»»
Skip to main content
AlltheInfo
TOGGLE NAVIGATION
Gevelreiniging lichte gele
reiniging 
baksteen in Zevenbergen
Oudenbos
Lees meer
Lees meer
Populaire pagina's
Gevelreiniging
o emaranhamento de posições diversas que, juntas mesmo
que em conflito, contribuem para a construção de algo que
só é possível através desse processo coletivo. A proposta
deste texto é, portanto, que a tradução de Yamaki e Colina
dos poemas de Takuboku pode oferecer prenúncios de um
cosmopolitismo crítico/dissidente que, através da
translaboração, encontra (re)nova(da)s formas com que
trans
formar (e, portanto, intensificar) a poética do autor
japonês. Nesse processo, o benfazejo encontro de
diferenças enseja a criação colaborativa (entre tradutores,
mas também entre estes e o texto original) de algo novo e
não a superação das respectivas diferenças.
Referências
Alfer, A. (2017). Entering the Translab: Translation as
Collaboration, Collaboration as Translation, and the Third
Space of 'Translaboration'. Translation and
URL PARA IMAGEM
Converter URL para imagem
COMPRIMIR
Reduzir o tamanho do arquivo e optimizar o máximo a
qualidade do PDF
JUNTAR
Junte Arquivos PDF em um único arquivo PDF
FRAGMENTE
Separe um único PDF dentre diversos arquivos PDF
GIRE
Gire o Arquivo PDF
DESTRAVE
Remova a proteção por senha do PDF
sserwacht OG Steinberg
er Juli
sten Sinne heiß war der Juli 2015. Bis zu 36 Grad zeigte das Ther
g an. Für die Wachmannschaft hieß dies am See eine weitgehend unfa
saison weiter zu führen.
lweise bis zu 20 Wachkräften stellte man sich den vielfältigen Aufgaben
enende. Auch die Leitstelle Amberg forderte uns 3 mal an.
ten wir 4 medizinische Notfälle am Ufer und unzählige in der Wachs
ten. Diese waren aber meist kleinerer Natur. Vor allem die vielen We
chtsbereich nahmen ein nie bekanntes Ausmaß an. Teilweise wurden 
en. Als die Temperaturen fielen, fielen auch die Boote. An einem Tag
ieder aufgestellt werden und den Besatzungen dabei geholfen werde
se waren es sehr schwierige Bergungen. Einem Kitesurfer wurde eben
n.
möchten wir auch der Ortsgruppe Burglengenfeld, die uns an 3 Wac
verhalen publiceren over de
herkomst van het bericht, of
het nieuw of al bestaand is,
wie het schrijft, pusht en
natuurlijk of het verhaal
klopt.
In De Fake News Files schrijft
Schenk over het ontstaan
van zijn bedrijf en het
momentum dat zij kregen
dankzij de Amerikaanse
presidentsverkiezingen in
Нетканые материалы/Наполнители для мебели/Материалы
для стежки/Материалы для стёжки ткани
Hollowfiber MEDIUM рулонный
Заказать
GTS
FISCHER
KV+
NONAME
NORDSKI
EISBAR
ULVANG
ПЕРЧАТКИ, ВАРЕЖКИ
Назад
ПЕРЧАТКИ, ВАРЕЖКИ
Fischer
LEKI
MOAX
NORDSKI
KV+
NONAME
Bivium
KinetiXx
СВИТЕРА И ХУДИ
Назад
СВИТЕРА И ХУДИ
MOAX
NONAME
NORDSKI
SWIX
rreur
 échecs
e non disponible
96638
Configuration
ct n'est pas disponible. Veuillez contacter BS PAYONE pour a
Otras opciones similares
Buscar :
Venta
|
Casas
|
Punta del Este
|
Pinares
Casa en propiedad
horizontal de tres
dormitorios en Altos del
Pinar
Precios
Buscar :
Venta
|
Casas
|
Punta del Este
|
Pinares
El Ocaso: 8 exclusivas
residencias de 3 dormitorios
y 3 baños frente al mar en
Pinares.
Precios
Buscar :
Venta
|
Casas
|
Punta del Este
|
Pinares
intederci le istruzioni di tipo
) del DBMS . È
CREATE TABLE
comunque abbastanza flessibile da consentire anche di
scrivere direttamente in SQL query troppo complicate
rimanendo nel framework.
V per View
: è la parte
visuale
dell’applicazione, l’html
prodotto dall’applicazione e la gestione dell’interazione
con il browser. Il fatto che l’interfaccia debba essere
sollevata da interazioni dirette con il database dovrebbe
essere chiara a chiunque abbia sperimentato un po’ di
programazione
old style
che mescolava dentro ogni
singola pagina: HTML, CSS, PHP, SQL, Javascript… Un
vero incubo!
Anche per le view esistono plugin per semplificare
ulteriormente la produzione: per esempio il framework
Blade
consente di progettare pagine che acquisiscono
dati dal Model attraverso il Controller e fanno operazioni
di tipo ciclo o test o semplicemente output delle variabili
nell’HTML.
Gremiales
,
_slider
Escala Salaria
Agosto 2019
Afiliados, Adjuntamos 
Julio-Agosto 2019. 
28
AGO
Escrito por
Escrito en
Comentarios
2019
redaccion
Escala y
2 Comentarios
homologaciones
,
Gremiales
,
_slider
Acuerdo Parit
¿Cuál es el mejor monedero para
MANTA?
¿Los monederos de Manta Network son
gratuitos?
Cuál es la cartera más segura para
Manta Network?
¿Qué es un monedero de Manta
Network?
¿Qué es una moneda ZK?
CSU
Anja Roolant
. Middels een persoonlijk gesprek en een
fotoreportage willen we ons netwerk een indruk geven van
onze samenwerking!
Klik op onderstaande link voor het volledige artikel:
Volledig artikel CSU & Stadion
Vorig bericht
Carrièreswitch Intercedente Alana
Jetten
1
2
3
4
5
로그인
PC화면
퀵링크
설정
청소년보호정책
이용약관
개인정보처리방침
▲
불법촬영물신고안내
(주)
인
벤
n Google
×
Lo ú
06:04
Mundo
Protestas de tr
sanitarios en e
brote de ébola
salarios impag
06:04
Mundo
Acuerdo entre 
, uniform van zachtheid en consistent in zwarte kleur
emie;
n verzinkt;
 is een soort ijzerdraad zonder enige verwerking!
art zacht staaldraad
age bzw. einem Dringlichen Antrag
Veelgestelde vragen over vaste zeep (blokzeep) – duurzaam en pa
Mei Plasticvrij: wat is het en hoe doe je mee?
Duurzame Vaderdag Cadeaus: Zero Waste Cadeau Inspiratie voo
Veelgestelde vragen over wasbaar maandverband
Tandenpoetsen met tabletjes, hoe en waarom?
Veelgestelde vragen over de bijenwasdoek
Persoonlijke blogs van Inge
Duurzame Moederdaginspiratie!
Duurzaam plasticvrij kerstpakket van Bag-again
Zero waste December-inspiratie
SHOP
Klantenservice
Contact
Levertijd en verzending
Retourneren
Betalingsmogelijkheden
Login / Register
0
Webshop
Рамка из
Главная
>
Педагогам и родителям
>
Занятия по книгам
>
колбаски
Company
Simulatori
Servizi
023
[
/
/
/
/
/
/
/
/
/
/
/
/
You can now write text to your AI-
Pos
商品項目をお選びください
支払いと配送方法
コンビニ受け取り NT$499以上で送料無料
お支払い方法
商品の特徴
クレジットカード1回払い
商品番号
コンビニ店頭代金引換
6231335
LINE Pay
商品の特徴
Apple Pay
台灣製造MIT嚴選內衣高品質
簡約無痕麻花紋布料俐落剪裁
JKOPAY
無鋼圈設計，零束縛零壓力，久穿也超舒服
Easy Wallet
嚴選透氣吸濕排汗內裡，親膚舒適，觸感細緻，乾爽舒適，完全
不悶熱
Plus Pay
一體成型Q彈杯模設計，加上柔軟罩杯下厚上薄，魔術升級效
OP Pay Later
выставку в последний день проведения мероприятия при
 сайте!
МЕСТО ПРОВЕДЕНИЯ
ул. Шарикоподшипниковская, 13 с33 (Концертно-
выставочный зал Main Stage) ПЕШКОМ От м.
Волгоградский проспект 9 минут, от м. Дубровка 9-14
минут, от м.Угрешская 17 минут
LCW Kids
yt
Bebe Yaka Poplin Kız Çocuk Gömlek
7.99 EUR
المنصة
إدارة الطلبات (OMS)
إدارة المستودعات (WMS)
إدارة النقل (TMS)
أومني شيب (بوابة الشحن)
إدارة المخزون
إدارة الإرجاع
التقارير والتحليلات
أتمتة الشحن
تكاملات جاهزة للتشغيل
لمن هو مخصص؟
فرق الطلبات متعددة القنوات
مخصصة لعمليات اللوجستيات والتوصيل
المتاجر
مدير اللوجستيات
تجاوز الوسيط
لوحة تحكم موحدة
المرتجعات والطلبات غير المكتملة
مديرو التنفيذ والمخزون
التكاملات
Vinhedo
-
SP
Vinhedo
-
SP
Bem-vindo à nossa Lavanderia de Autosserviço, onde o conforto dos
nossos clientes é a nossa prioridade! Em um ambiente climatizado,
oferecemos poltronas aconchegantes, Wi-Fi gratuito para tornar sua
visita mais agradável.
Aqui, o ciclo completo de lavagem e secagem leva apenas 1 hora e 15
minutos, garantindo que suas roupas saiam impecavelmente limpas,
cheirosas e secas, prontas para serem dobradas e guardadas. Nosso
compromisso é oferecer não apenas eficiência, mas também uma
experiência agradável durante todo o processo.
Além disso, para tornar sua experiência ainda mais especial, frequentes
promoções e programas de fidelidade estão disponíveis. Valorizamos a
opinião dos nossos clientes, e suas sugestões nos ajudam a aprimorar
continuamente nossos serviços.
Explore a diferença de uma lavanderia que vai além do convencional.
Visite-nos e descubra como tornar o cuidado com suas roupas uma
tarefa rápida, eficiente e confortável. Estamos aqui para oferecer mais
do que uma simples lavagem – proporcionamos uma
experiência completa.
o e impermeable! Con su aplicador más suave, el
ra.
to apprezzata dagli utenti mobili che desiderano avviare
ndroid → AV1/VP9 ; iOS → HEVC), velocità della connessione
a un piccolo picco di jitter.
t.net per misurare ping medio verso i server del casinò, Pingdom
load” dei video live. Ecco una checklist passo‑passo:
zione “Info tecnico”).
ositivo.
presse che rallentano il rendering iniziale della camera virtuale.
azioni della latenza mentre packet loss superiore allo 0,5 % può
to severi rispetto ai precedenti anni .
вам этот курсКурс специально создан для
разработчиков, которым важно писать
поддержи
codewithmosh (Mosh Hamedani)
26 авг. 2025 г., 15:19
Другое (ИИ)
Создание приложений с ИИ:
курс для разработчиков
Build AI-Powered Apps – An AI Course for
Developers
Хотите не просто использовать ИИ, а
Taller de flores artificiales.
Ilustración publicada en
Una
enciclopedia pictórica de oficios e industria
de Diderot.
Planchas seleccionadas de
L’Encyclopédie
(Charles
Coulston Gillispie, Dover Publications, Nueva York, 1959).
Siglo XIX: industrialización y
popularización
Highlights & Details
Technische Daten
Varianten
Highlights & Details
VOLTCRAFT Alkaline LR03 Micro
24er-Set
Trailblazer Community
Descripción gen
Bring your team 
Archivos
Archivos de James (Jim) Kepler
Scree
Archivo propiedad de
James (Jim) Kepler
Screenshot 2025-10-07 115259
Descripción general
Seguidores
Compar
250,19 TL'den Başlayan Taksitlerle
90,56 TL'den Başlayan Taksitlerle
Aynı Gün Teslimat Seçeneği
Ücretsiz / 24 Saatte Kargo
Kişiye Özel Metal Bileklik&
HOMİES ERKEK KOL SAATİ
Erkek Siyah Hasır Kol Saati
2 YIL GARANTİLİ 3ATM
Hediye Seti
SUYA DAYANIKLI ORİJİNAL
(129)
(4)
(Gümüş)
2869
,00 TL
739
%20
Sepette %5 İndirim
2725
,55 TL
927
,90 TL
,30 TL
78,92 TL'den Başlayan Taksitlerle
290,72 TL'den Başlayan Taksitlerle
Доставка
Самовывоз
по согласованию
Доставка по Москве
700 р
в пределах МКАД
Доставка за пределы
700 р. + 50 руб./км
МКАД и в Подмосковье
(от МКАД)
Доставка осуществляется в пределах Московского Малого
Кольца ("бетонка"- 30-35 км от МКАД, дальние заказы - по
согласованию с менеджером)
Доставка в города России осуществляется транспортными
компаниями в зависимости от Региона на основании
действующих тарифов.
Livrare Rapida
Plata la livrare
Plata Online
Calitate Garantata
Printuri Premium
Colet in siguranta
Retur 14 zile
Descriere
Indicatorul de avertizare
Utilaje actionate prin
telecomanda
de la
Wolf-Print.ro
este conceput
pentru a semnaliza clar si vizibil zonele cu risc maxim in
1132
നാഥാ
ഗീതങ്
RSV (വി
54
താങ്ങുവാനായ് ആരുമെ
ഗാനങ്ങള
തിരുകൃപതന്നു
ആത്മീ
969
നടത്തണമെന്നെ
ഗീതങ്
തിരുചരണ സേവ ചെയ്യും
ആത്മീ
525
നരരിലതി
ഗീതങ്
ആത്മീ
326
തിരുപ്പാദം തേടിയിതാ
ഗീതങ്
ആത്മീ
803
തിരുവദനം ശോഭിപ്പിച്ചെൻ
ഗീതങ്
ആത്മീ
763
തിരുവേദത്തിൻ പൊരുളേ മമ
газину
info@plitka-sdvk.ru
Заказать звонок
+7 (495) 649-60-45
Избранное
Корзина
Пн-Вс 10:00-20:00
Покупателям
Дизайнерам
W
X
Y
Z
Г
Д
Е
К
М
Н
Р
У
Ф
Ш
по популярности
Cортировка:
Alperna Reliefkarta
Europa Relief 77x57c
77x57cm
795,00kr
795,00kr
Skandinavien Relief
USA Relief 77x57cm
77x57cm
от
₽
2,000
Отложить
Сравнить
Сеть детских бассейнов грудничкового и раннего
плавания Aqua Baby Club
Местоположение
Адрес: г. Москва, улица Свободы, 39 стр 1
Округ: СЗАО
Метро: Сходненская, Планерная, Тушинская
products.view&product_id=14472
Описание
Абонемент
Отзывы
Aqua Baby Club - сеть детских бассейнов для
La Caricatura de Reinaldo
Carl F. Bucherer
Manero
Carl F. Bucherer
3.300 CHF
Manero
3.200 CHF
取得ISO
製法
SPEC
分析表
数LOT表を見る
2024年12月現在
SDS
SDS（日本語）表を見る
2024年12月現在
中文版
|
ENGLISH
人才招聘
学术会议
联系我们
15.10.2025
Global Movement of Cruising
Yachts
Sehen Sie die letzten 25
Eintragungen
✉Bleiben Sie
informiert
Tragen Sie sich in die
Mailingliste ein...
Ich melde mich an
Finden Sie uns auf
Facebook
««
### YOUR INSTRUCTIONS
Reproduce the entries above exactly, but only the lines between the line holding "компаниями в зависимости" and the line holding "Округ: СЗАО", inclusive.

### FINAL ANSWER
компаниями в зависимости от Региона на основании
действующих тарифов.
Livrare Rapida
Plata la livrare
Plata Online
Calitate Garantata
Printuri Premium
Colet in siguranta
Retur 14 zile
Descriere
Indicatorul de avertizare
Utilaje actionate prin
telecomanda
de la
Wolf-Print.ro
este conceput
pentru a semnaliza clar si vizibil zonele cu risc maxim in
1132
നാഥാ
ഗീതങ്
RSV (വി
54
താങ്ങുവാനായ് ആരുമെ
ഗാനങ്ങള
തിരുകൃപതന്നു
ആത്മീ
969
നടത്തണമെന്നെ
ഗീതങ്
തിരുചരണ സേവ ചെയ്യും
ആത്മീ
525
നരരിലതി
ഗീതങ്
ആത്മീ
326
തിരുപ്പാദം തേടിയിതാ
ഗീതങ്
ആത്മീ
803
തിരുവദനം ശോഭിപ്പിച്ചെൻ
ഗീതങ്
ആത്മീ
763
തിരുവേദത്തിൻ പൊരുളേ മമ
газину
info@plitka-sdvk.ru
Заказать звонок
+7 (495) 649-60-45
Избранное
Корзина
Пн-Вс 10:00-20:00
Покупателям
Дизайнерам
W
X
Y
Z
Г
Д
Е
К
М
Н
Р
У
Ф
Ш
по популярности
Cортировка:
Alperna Reliefkarta
Europa Relief 77x57c
77x57cm
795,00kr
795,00kr
Skandinavien Relief
USA Relief 77x57cm
77x57cm
от
₽
2,000
Отложить
Сравнить
Сеть детских бассейнов грудничкового и раннего
плавания Aqua Baby Club
Местоположение
Адрес: г. Москва, улица Свободы, 39 стр 1
Округ: СЗАО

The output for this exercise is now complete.